Kane told members of the Senate Appropriations Committee that she was “not an alarmist” but was “extremely alarmed” at the expansion of Mexican drug cartels in Southeastern Pennsylvania and across the state.
“It keeps me up at night,” Kane said.
Her calls for more money overshadowed questions about her decision last week to reject a contract Republican Gov. Tom Corbett pursued to put the state lottery under private management.
Kane, a Democrat, is seeking a $12.75 million increase in her $78 million agency budget. She said the office has 47 staff vacancies.
The governor's proposed state budget would provide flat funding for the office Corbett once led.
Kane had a map she said showed reported Mexican gang involvement in drug dealing, mostly along the Interstate 95 corridor. The gangs typically peddle methamphetamine, she said.
Later, her office provided news releases the Attorney General's Office issued in 2011 and 2012 alleging a marijuana ring in Snyder and Northumberland counties and a meth ring in Bucks County with origins in Mexico and Texas.
Kane's office also provided another news release about a Pittsburgh case prosecuted when Corbett was attorney general that dismantled an operation responsible for distributing $15 million worth of crack cocaine and heroin. In December 2009 and January 2010, authorities arrested suspects who relied on an Atlanta supplier with ties to a Mexican cocaine source.
Fox Chapel police Chief David Laux, who is president of the Allegheny County Chiefs of Police Association, said that so far he has had no contact with Mexican cartels, and he knows of no other departments in the area that have dealt with them.
“I checked with our narcotics guys, and we've had nothing that ties to Mexican drug cartels,” said Detective Brian Kohlhepp, spokesman for the Ross Police Department.
Corbett's flat budget proposal effectively means a $6 million cut because of rising costs, Kane told the committee. She said she needs that and $6.75 million to beef up prosecution of child predators and mobile crime units, said her First Deputy Adrian King.
The office had a 7.8 percent increase in salaries and benefits last year, driven by a new union contract, King said.

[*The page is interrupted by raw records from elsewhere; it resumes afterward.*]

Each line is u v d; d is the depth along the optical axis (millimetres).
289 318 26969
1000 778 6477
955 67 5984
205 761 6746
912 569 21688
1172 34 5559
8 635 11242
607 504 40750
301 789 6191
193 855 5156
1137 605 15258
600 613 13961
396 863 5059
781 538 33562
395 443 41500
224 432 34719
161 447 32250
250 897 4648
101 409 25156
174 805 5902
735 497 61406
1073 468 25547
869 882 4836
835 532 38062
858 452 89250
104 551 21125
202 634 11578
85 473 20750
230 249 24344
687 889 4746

Committee Chairman Jake Corman, R-Centre County, said he believes many members would support boosting Kane's budget for battling cartels and Internet predators.
“It all depends on our revenue numbers,” Corman said.

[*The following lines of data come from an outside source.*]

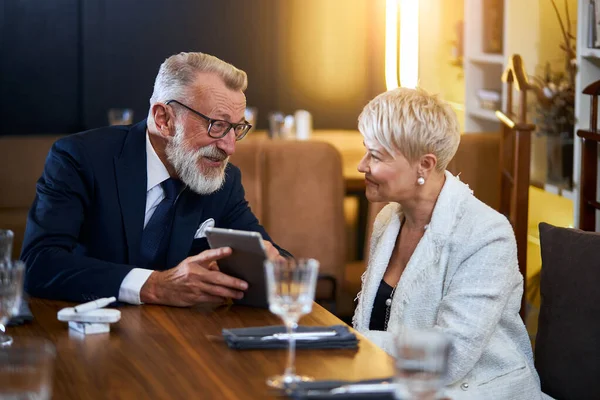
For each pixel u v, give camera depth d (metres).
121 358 1.87
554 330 2.39
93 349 1.93
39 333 2.05
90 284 2.32
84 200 2.60
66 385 1.71
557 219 3.79
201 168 2.56
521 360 2.34
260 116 6.86
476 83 4.57
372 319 2.52
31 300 2.36
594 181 3.33
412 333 1.45
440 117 2.33
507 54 4.07
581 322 2.32
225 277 2.26
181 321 2.15
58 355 1.89
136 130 2.68
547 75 3.83
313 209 4.36
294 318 1.71
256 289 2.24
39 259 2.42
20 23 6.36
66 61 6.48
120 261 2.61
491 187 4.20
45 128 6.51
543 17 3.83
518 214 3.63
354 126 6.96
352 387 1.62
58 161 2.61
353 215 6.27
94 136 2.68
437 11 4.82
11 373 1.41
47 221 2.53
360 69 6.90
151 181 2.64
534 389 2.33
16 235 4.83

Kane said the office brings in $454 million in seized assets annually.
Kane faced questions about her decision to reject the lottery contract but no real criticism.
“I think your decision is correct,” said Sen. Tommy Tomlinson, R-Bucks County, who helped write the state's 2004 casino law.

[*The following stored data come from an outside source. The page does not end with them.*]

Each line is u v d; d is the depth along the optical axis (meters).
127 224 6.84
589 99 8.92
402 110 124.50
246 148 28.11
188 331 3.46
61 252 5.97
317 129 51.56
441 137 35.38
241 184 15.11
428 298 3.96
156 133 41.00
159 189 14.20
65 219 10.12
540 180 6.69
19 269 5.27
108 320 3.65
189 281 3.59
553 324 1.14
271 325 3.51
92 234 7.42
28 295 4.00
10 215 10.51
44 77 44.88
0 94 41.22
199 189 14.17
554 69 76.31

Adding games such as keno played on monitors, as Camelot Global Services PA proposed in its contract, would constitute an expansion of gambling that requires legislative approval, Tomlinson said.
The Corbett administration returned a $50 million security deposit to Camelot, the British-based firm that had been hired to manage the $3.5 billion Pennsylvania Lottery.
Camelot's bid to produce $34 billion in profits over 20 years expires on Friday.
State budget spokesman Jay Pagni said returning the deposit does not signal that the deal won't proceed.
Corbett is deciding whether to appeal Kane's decision in Commonwealth Court, Pagni said.
Democratic lawmakers and the union that represents lottery employees also are challenging the contract's legality in court. Camelot would have replaced many state employees who run the lottery.